#### TASK TO CARRY OUT
Transcribe only the last portion of the material: exactly the lines from the one with "472 346 14.92" through the end, inclusive.

#### RECORDS SUPPLIED
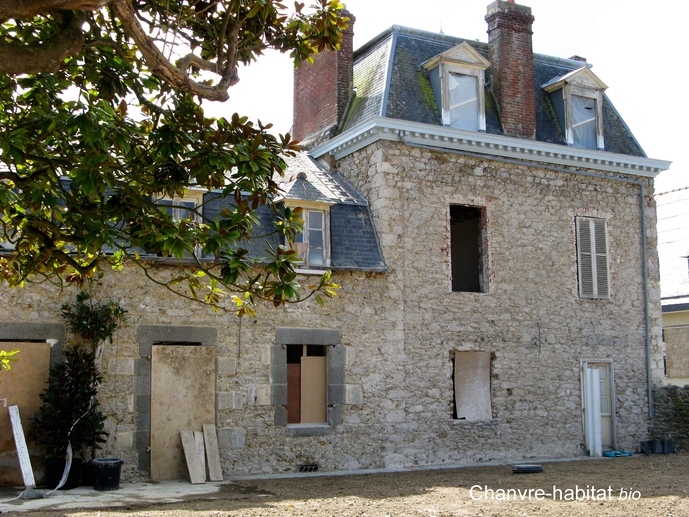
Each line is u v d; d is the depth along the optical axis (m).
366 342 13.94
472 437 14.66
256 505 9.38
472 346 14.92
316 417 13.70
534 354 15.60
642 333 17.11
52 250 6.72
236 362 12.95
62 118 6.39
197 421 12.49
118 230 6.89
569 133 16.95
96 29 7.05
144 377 12.20
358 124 14.98
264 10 7.47
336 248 13.96
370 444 13.70
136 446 11.99
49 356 11.61
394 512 8.83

#### RESPONSE TO THE EXERCISE
472 346 14.92
316 417 13.70
534 354 15.60
642 333 17.11
52 250 6.72
236 362 12.95
62 118 6.39
197 421 12.49
118 230 6.89
569 133 16.95
96 29 7.05
144 377 12.20
358 124 14.98
264 10 7.47
336 248 13.96
370 444 13.70
136 446 11.99
49 356 11.61
394 512 8.83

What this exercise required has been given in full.